(Stored dataset items)
============

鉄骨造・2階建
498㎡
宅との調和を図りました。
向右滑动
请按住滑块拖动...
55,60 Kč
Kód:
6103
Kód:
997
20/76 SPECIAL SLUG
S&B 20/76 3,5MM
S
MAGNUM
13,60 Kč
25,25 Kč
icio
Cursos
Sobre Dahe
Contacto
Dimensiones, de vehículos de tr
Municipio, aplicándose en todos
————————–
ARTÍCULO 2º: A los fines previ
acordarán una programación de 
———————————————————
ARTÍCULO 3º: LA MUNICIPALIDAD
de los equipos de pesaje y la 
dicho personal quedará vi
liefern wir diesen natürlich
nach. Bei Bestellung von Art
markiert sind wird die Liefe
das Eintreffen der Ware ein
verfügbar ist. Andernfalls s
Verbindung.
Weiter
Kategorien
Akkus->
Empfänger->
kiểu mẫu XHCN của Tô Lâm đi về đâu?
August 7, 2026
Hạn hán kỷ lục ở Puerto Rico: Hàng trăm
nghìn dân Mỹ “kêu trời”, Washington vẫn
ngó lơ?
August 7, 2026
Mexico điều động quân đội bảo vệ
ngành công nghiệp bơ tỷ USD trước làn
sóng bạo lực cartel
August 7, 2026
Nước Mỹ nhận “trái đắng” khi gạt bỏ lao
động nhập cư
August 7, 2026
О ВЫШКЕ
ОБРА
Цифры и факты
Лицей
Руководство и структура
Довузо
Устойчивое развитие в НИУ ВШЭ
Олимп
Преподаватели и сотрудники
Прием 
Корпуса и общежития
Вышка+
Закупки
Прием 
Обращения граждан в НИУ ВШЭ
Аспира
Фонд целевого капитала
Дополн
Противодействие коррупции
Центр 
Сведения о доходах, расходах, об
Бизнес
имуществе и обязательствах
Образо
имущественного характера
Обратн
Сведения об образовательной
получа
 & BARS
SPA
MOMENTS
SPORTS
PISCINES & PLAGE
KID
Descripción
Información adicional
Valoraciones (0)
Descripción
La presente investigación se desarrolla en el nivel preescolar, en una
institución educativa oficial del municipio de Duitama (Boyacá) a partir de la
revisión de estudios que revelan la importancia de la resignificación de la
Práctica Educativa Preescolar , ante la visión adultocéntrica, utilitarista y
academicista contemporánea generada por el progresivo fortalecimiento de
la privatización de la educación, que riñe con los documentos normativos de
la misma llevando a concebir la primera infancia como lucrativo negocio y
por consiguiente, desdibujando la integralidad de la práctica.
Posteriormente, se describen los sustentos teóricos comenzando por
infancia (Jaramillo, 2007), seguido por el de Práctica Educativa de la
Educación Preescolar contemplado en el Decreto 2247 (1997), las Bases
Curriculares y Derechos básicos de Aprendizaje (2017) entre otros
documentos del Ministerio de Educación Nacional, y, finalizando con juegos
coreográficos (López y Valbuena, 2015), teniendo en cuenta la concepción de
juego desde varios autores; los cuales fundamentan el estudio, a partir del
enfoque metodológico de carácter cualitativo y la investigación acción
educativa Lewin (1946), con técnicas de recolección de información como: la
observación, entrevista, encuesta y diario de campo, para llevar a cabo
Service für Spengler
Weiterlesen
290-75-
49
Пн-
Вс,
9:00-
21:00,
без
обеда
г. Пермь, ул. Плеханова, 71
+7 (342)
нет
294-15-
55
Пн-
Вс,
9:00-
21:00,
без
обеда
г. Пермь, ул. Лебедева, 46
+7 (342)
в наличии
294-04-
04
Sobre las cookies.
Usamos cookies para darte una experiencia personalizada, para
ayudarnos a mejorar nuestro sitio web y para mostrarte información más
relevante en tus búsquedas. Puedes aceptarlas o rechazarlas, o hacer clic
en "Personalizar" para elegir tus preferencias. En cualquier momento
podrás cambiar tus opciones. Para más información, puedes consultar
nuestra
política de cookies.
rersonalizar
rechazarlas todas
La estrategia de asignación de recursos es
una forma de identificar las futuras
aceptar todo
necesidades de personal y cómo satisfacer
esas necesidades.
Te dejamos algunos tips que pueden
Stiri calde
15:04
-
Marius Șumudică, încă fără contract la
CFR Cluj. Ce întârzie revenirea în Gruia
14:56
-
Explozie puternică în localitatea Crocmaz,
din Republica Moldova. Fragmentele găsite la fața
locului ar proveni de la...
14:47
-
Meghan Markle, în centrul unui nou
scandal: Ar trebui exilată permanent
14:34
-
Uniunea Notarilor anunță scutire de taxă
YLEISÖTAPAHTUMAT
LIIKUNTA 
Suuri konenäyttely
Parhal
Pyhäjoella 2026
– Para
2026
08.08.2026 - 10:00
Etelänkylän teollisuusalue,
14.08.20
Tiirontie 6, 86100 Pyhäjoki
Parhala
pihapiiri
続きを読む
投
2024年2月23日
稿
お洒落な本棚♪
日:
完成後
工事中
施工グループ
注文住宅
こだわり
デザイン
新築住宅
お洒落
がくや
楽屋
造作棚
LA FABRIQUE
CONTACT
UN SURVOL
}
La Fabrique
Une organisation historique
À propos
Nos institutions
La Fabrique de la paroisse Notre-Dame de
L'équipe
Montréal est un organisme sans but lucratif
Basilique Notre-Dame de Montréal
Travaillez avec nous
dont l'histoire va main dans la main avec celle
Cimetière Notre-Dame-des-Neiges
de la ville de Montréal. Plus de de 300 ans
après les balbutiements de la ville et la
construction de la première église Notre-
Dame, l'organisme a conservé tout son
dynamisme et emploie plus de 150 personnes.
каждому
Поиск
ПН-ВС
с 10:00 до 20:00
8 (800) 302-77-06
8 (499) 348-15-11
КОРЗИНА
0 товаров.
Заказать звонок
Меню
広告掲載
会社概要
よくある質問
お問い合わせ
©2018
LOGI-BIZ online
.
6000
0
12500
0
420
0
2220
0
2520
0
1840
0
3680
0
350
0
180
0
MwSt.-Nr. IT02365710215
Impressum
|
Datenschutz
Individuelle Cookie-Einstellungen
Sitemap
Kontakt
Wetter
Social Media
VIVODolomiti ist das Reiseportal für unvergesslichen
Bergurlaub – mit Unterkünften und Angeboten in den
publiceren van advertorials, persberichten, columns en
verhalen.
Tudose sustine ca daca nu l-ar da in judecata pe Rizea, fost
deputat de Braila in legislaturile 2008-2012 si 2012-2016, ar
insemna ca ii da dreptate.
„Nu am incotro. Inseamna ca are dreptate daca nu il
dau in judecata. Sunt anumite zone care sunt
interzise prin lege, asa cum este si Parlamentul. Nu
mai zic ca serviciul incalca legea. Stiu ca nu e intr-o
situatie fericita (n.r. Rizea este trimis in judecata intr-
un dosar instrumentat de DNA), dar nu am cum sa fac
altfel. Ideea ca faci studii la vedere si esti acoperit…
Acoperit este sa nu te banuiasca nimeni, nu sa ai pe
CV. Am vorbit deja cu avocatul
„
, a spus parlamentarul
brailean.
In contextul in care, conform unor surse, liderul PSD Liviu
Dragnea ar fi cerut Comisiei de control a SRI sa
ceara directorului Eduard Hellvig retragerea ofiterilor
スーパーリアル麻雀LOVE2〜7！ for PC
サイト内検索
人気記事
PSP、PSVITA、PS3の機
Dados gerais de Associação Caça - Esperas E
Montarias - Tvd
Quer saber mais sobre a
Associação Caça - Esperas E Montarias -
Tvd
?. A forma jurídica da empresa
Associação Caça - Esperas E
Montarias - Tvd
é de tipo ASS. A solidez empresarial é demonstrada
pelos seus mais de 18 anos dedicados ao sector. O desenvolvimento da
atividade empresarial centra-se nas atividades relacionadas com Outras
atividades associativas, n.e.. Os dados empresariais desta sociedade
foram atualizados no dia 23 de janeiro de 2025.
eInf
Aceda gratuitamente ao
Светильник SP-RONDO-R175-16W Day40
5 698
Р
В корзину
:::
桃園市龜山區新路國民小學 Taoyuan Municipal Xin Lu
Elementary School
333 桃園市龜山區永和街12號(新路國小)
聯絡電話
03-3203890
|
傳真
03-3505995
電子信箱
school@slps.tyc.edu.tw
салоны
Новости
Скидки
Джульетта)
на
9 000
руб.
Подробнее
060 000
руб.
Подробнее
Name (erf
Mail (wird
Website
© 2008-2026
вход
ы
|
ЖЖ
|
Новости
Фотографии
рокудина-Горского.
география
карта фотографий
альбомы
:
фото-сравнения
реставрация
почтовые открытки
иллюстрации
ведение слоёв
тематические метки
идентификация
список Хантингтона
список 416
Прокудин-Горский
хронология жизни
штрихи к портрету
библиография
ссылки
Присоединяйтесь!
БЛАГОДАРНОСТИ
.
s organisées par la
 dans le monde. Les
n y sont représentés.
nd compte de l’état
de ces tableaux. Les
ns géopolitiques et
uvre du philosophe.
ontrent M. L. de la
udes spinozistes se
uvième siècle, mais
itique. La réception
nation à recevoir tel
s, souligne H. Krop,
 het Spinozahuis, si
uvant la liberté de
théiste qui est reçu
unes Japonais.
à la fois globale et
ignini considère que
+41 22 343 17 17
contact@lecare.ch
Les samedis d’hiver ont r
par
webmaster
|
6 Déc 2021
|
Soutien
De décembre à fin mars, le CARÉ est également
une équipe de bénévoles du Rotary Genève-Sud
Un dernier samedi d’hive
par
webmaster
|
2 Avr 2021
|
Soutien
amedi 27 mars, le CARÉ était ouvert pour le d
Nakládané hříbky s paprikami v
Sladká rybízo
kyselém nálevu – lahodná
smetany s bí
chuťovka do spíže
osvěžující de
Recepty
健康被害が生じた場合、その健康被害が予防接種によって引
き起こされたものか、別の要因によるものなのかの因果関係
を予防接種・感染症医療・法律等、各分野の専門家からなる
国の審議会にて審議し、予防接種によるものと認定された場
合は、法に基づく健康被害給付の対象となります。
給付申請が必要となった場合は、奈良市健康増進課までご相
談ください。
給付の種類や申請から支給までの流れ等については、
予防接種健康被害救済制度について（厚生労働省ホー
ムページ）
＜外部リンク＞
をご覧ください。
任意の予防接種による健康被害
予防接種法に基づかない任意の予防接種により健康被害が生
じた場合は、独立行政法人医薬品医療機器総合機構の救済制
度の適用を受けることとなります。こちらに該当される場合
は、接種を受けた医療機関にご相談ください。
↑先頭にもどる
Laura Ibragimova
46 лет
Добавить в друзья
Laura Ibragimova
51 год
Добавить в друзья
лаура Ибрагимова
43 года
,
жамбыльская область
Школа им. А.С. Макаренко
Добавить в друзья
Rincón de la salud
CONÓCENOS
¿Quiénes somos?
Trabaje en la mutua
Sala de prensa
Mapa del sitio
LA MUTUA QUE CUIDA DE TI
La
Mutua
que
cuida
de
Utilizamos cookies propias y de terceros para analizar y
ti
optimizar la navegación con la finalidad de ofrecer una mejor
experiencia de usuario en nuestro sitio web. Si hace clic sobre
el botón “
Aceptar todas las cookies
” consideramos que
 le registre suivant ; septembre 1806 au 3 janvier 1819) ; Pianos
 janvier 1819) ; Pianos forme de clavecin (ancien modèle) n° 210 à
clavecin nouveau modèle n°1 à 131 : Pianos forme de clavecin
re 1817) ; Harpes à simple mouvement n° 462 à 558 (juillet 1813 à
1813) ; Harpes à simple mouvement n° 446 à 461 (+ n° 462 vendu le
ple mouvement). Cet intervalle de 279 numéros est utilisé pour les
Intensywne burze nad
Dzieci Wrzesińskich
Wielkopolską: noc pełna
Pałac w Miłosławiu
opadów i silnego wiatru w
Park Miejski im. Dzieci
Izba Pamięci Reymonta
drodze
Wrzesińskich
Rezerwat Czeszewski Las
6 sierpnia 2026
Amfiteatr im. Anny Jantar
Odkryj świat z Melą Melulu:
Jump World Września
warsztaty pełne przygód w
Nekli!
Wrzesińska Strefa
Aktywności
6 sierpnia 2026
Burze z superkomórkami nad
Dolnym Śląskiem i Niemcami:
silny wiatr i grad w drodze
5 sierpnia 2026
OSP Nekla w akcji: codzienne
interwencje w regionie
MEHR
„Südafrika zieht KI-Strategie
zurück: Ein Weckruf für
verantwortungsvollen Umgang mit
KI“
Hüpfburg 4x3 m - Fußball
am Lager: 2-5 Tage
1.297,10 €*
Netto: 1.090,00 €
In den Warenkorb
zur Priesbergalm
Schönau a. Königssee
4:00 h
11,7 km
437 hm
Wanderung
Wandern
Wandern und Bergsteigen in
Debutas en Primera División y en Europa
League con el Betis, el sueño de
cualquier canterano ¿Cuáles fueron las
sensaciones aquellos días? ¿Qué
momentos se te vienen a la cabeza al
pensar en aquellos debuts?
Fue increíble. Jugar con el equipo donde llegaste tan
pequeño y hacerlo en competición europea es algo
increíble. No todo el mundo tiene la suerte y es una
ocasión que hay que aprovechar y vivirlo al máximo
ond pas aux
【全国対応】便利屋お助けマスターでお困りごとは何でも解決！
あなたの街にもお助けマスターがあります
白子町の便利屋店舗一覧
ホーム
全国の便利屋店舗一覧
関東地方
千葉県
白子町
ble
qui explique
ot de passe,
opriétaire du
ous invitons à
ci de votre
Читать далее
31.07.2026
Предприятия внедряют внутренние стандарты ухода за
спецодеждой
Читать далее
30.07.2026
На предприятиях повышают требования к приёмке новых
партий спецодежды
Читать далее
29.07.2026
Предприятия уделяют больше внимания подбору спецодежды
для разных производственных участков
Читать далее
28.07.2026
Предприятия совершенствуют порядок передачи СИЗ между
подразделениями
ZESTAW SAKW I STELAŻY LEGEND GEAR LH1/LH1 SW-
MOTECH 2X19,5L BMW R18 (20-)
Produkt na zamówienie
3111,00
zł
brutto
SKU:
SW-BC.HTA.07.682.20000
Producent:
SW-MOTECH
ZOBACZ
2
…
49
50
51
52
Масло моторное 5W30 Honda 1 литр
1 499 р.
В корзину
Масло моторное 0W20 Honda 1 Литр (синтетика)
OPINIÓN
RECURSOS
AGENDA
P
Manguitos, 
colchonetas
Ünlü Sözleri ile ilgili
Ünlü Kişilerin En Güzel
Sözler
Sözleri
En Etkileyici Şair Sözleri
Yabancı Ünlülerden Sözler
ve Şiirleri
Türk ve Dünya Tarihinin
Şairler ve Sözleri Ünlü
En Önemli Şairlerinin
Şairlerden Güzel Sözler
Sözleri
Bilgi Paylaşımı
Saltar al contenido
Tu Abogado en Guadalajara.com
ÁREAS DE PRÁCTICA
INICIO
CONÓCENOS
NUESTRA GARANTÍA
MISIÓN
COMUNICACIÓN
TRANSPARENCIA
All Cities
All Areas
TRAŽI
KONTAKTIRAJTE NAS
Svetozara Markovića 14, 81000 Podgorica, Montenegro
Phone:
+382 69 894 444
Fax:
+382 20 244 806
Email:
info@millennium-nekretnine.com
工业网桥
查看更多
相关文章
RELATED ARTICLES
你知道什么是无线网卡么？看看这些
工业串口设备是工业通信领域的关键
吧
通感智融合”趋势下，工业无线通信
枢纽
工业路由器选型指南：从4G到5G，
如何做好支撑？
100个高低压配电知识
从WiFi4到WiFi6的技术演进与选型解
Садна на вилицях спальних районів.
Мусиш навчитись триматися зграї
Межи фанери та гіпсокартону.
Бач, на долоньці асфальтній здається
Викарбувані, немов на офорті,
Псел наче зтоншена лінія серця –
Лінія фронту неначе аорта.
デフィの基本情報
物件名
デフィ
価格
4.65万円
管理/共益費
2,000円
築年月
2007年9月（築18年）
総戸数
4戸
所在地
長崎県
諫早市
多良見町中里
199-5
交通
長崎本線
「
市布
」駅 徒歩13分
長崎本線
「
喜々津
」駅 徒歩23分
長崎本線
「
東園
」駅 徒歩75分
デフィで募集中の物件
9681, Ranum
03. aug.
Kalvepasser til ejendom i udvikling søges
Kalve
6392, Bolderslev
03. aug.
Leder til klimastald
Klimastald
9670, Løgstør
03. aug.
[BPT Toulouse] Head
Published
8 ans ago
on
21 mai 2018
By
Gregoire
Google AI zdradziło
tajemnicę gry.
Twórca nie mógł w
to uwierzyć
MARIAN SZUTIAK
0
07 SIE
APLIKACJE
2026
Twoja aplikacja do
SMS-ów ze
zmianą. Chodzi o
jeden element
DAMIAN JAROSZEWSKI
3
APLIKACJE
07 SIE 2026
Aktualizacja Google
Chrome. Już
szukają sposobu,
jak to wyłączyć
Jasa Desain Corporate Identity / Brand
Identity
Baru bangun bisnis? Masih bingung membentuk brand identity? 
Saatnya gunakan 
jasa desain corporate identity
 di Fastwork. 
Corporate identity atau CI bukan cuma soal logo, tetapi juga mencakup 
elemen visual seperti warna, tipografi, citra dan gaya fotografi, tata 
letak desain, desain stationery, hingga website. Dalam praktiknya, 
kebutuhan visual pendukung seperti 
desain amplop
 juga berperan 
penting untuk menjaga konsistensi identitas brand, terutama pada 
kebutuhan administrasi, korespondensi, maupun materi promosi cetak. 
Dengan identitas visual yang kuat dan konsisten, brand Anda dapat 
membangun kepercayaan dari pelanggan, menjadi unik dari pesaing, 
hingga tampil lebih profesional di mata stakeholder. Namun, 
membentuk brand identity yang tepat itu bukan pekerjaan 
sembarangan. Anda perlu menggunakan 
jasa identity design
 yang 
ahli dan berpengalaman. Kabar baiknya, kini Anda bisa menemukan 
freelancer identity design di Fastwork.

============

- [EXERCISE]
Retype everything in the items word for word, from the very start down to the line containing "la privatización de", including that line.

- [ANSWER TO THIS PROBLEM]
鉄骨造・2階建
498㎡
宅との調和を図りました。
向右滑动
请按住滑块拖动...
55,60 Kč
Kód:
6103
Kód:
997
20/76 SPECIAL SLUG
S&B 20/76 3,5MM
S
MAGNUM
13,60 Kč
25,25 Kč
icio
Cursos
Sobre Dahe
Contacto
Dimensiones, de vehículos de tr
Municipio, aplicándose en todos
————————–
ARTÍCULO 2º: A los fines previ
acordarán una programación de 
———————————————————
ARTÍCULO 3º: LA MUNICIPALIDAD
de los equipos de pesaje y la 
dicho personal quedará vi
liefern wir diesen natürlich
nach. Bei Bestellung von Art
markiert sind wird die Liefe
das Eintreffen der Ware ein
verfügbar ist. Andernfalls s
Verbindung.
Weiter
Kategorien
Akkus->
Empfänger->
kiểu mẫu XHCN của Tô Lâm đi về đâu?
August 7, 2026
Hạn hán kỷ lục ở Puerto Rico: Hàng trăm
nghìn dân Mỹ “kêu trời”, Washington vẫn
ngó lơ?
August 7, 2026
Mexico điều động quân đội bảo vệ
ngành công nghiệp bơ tỷ USD trước làn
sóng bạo lực cartel
August 7, 2026
Nước Mỹ nhận “trái đắng” khi gạt bỏ lao
động nhập cư
August 7, 2026
О ВЫШКЕ
ОБРА
Цифры и факты
Лицей
Руководство и структура
Довузо
Устойчивое развитие в НИУ ВШЭ
Олимп
Преподаватели и сотрудники
Прием 
Корпуса и общежития
Вышка+
Закупки
Прием 
Обращения граждан в НИУ ВШЭ
Аспира
Фонд целевого капитала
Дополн
Противодействие коррупции
Центр 
Сведения о доходах, расходах, об
Бизнес
имуществе и обязательствах
Образо
имущественного характера
Обратн
Сведения об образовательной
получа
 & BARS
SPA
MOMENTS
SPORTS
PISCINES & PLAGE
KID
Descripción
Información adicional
Valoraciones (0)
Descripción
La presente investigación se desarrolla en el nivel preescolar, en una
institución educativa oficial del municipio de Duitama (Boyacá) a partir de la
revisión de estudios que revelan la importancia de la resignificación de la
Práctica Educativa Preescolar , ante la visión adultocéntrica, utilitarista y
academicista contemporánea generada por el progresivo fortalecimiento de
la privatización de la educación, que riñe con los documentos normativos de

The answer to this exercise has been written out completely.